WHAT NEEDS TO BE DONE:
The lines below starting at the line containing "Trabalhamos com peças" and ending at the line containing "NIC NEULÍTNE." are to be repeated exactly, with both ends kept and nothing else added.
[Start of Attachment]
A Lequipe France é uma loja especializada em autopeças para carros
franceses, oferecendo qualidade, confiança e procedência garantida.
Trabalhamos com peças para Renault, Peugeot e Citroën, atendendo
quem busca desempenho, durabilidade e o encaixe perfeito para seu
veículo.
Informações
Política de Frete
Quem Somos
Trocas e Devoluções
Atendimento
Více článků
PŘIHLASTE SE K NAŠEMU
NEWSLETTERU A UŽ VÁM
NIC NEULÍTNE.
[End of Attachment]
[Start of Attachment]
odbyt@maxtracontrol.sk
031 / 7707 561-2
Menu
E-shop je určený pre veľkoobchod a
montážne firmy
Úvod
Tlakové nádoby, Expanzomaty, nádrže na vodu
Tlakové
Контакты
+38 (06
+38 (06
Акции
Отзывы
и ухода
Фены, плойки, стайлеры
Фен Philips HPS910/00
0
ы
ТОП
[End of Attachment]
EXERCISE RESULT:
Trabalhamos com peças para Renault, Peugeot e Citroën, atendendo
quem busca desempenho, durabilidade e o encaixe perfeito para seu
veículo.
Informações
Política de Frete
Quem Somos
Trocas e Devoluções
Atendimento
Více článků
PŘIHLASTE SE K NAŠEMU
NEWSLETTERU A UŽ VÁM
NIC NEULÍTNE.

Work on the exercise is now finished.